The differential expression of AFF3 in cervical cancer and its correlation with clinicopathological features and prognosis

• Published in: Journal of obstetrics and gynaecology Vol. 44; no. 1; p. 2333784
• Main Authors: Zhang, Yaxuan, Li, Lanying, Han, Qingling, Wen, Lanying
• Format: Journal Article
• Language: English
• Published: England Taylor & Francis Group 01.12.2024
• Subjects: AFF3; cervical cancer; AFF3; cervical cancer
• ISSN: 0144-3615; 1364-6893
• DOI: 10.1080/01443615.2024.2333784

Cervical cancer (CC) is the second most common malignancy in women, and identifying biomarkers of CC is crucial for prognosis prediction. Here, we investigated the expression of AF4/FMR2 Family Member 3 (AFF3) in CC and its association with clinicopathological features and prognosis.

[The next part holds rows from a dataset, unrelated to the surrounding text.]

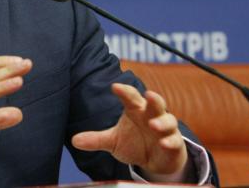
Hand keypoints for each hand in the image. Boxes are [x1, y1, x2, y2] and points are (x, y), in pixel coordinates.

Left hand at [71, 83, 187, 175]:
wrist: (155, 160)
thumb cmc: (134, 143)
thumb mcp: (113, 141)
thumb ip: (96, 139)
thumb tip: (74, 140)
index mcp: (136, 110)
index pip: (130, 97)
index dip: (124, 91)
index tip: (115, 86)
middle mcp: (152, 116)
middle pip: (155, 103)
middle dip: (153, 99)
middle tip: (148, 94)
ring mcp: (165, 129)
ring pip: (168, 120)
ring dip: (162, 122)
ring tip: (153, 125)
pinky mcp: (174, 144)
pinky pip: (175, 141)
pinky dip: (170, 141)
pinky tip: (164, 143)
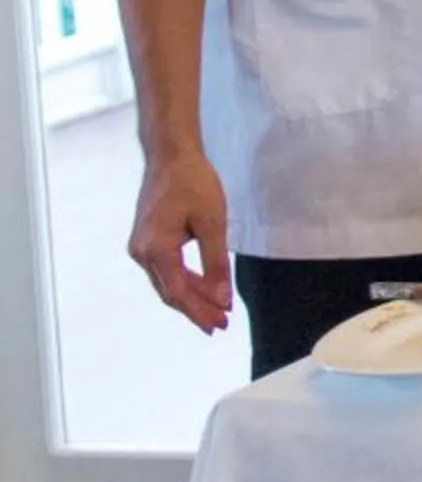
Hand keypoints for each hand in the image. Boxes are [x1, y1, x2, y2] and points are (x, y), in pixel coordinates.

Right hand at [128, 147, 231, 333]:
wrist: (171, 156)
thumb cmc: (193, 183)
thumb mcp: (212, 223)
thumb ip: (216, 262)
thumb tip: (221, 297)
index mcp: (156, 250)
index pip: (178, 292)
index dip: (200, 311)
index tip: (220, 324)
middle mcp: (141, 253)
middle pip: (170, 291)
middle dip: (196, 310)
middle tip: (220, 325)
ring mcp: (141, 247)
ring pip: (167, 282)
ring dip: (191, 297)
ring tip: (216, 310)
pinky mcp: (146, 241)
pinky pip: (165, 269)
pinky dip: (184, 280)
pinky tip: (202, 288)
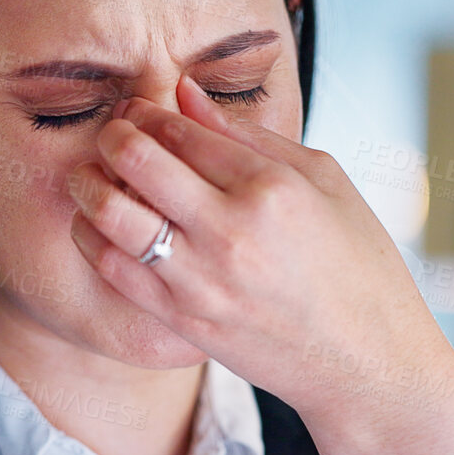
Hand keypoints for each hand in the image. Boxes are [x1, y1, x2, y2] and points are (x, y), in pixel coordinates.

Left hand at [66, 75, 453, 454]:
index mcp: (272, 187)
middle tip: (112, 135)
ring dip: (89, 183)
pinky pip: (112, 268)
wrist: (365, 361)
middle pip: (136, 159)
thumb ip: (248, 135)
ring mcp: (201, 279)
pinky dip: (92, 236)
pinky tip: (99, 224)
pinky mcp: (182, 318)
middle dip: (112, 135)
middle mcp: (230, 230)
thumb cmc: (356, 265)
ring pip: (111, 213)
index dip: (147, 112)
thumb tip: (185, 93)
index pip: (180, 129)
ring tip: (92, 175)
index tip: (138, 110)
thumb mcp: (324, 180)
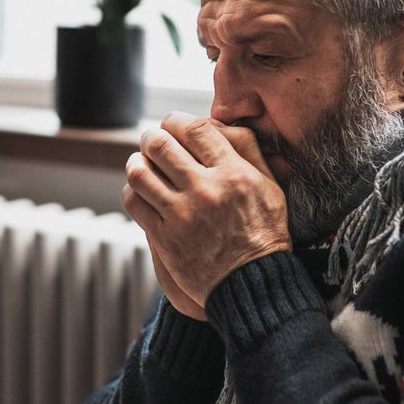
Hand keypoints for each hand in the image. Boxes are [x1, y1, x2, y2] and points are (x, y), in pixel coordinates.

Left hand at [122, 113, 290, 307]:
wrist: (252, 283)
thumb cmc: (264, 233)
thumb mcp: (270, 187)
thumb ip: (248, 151)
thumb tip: (220, 122)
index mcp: (234, 174)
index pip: (195, 129)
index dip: (176, 120)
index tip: (171, 123)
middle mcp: (207, 191)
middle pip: (161, 145)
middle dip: (152, 137)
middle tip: (151, 139)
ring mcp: (183, 215)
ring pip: (140, 172)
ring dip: (136, 161)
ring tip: (141, 162)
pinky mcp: (165, 238)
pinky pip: (135, 202)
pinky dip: (133, 190)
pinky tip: (141, 190)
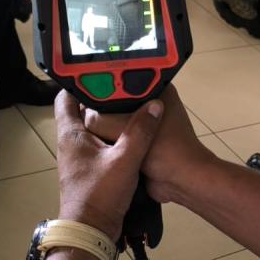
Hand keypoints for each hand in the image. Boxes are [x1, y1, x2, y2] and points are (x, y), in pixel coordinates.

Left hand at [54, 90, 162, 239]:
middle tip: (123, 85)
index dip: (79, 81)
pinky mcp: (90, 171)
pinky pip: (102, 146)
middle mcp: (71, 143)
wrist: (91, 231)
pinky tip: (133, 135)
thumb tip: (155, 104)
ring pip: (94, 130)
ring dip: (110, 120)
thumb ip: (141, 131)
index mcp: (71, 134)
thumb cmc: (100, 193)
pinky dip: (115, 138)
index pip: (65, 97)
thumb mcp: (125, 160)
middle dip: (101, 98)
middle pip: (82, 111)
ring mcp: (80, 158)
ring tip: (132, 105)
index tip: (99, 70)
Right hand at [83, 85, 214, 202]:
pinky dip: (110, 141)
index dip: (99, 84)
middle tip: (77, 114)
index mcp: (154, 88)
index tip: (80, 91)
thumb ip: (96, 119)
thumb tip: (82, 117)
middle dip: (99, 109)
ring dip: (104, 128)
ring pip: (116, 121)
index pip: (120, 77)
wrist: (183, 181)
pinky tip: (95, 144)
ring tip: (83, 131)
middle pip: (114, 101)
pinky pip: (120, 137)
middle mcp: (151, 103)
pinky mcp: (142, 142)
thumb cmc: (162, 148)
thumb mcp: (122, 128)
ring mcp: (147, 124)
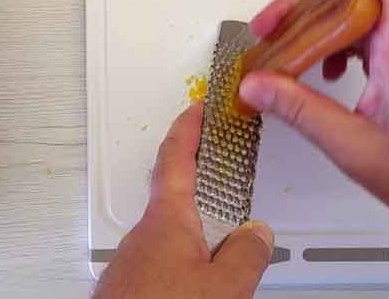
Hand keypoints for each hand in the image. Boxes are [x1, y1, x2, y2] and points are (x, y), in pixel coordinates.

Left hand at [93, 103, 273, 298]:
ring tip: (229, 245)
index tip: (199, 107)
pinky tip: (202, 282)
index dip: (188, 128)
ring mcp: (134, 258)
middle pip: (176, 195)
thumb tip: (257, 234)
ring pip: (173, 233)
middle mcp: (144, 233)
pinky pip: (165, 259)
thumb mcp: (223, 287)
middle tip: (229, 176)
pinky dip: (188, 260)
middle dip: (204, 186)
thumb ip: (245, 254)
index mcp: (166, 219)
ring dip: (199, 232)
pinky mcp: (130, 283)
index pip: (175, 157)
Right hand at [239, 0, 388, 264]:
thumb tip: (255, 84)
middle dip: (306, 3)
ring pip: (359, 14)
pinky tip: (322, 73)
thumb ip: (300, 111)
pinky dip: (337, 44)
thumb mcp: (355, 148)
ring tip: (283, 51)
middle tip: (267, 28)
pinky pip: (368, 35)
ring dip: (317, 24)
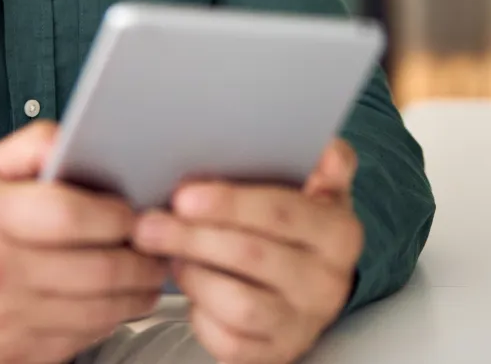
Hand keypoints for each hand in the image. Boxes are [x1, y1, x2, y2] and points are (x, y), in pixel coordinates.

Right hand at [0, 122, 166, 363]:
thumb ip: (35, 145)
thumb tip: (79, 138)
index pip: (71, 217)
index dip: (116, 215)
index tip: (132, 212)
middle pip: (100, 270)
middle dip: (143, 256)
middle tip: (156, 242)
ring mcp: (10, 322)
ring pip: (104, 311)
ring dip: (139, 290)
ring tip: (145, 269)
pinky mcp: (22, 357)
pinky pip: (89, 337)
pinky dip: (113, 317)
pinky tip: (116, 296)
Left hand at [131, 139, 363, 363]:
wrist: (311, 291)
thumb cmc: (301, 232)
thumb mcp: (321, 193)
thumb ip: (327, 164)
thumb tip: (327, 146)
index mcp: (340, 234)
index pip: (282, 213)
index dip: (230, 203)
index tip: (184, 195)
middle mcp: (327, 283)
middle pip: (252, 256)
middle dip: (193, 237)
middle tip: (151, 225)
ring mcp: (302, 324)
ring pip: (238, 303)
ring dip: (195, 276)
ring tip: (174, 255)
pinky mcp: (275, 354)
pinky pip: (228, 341)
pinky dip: (199, 314)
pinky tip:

Tumour and adjacent tissues, along with clinicopathological features and follow-up information, were collected from 78 patients. AFF3 expression was assessed using quantitative real-time polymerase chain reaction and Western blotting. The correlation between AFF3 expression and CC symptoms was using chi-square test. The 5-year overall survival (OS) was analysed using the Kaplan-Meier method. The Univariate analysis of prognostic risk factors was conducted using the COX proportional hazards model, followed by multivariate COX regression analysis including variables with  < 0.01. AFF3 expression was downregulated in CC, and its levels were correlated with lymph node metastasis (LNM) and International Federation of Gynaecology and Obstetrics (FIGO) stage. Patients with low AFF3 expression had a lower 5-year OS rate (52.78%, 19/36). Postoperative survival was reduced in patients with histological grade 3 (G3), myometrial invasion (depth ≥ 1/2), lymphovascular space invasion, LNM, and advanced FIGO stage. Low expression of AFF3 (HR: 2.848, 95% CI: 1.144-7.090) and histological grade G3 (HR: 4.393, 95% CI: 1.663-11.607) were identified as independent prognostic risk factors in CC patients. Low expression of AFF3 and histological G3 are independent predictors of poor prognosis in CC patients, suggesting that AFF3 could serve as a potential biomarker for prognostic assessment in CC.